Code for the AAAI 2018 publication "SEE: Towards Semi-Supervised End-to-End Scene Text Recognition"
GNU General Public License v3.0
573 stars 147 forks source link

Relation between min_delta and LR #97

Open yash-bhat opened 4 years ago

yash-bhat commented 4 years ago

Hello @Bartzi !

In my training, I have set lr = 1e-4 and min_delta = 1e-8. Am I correct in assuming these are learning rate and decay respectively?

Also, I print the values out at the start of the training and they seem fine but later on it quickly steeps down.

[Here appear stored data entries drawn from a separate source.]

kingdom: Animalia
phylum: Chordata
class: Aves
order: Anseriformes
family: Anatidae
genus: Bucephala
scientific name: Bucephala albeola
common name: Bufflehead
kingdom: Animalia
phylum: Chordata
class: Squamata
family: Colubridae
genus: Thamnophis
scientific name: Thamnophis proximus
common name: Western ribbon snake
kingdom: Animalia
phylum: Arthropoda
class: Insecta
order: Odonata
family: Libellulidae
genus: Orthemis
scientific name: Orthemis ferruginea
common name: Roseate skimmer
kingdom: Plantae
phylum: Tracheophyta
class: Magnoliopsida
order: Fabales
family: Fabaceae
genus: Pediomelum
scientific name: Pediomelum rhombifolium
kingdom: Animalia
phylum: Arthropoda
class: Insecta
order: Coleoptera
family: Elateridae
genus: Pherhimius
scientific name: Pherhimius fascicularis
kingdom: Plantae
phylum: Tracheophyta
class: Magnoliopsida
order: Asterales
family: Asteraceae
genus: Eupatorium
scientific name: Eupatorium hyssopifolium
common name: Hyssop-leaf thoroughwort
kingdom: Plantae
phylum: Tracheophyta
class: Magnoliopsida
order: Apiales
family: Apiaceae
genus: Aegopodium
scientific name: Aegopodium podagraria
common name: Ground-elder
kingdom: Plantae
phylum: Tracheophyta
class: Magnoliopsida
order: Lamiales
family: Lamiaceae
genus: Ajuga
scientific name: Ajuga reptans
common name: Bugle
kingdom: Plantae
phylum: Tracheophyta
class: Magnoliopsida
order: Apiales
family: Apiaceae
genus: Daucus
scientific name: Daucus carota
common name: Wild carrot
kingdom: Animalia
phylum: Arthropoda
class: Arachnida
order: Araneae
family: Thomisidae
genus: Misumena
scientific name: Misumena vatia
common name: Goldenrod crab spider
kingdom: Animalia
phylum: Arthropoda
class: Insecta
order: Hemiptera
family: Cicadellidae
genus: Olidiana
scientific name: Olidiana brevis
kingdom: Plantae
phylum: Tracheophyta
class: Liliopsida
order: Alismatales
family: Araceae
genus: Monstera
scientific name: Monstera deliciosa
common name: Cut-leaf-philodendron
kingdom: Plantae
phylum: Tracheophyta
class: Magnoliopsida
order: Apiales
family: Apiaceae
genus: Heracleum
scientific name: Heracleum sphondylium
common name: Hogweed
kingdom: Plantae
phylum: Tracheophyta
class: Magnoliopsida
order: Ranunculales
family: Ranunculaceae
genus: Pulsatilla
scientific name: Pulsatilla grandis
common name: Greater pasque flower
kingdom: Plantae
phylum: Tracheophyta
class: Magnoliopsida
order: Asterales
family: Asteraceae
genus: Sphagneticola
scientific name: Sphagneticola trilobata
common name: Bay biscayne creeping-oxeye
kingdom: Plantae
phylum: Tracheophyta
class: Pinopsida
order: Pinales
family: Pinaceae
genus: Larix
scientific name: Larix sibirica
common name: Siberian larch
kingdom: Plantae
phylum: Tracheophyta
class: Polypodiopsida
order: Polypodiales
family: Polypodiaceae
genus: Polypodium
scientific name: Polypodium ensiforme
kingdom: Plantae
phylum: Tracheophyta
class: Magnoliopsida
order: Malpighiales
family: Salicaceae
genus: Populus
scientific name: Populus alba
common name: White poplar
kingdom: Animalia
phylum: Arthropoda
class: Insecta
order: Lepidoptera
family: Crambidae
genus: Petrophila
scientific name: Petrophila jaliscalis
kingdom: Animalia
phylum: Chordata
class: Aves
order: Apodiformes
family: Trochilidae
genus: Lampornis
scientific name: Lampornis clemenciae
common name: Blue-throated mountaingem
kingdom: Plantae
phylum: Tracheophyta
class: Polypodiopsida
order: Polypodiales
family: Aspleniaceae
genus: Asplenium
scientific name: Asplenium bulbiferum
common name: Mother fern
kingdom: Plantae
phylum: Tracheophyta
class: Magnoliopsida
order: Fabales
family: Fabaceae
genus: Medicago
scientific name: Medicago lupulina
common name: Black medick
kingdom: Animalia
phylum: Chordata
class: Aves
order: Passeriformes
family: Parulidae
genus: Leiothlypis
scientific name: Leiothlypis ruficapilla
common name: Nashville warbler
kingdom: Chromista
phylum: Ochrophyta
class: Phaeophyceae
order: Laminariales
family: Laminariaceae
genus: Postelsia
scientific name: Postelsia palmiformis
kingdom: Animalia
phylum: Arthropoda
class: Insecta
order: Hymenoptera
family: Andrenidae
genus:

min_delta, decay rate: 1e-08 lr: 0.0001 /usr/local/lib/python3.6/dist-packages/chainer/training/updaters/multiprocess_parallel_updater.py:155: UserWarning: optimizer.eps is changed to 1e-08 by MultiprocessParallelUpdater for new batch size. format(optimizer.eps)) epoch iteration main/loss main/accuracy lr fast_validation/main/loss fast_validation/main/accuracy validation/main/loss validation/main/accuracy 1 100 2.49428 0 **3.08566e-05** 2.36821 0 3 200 1.94748 0 **4.25853e-05** 2.23569 0 total [#########.........................................] 19.93% this epoch [#################################################.] 98.60% 249 iter, 3 epoch / 20 epochs 0.48742 iters/sec. Estimated time to finish: 0:34:12.368322.

Can I know the relation and what might be affecting my LR drastically?

Bartzi commented 4 years ago

lr denotes the learning rate, that is correct. min_delta is used by the curriculum and is used to determine whether a curriculum step is to be performed.

The weird output of the learning rate is due to the way Chainer calculates the learning rate of the Adam optimizer. The value actually does not steep down, it rather goes up until it reaches the provided learning rate.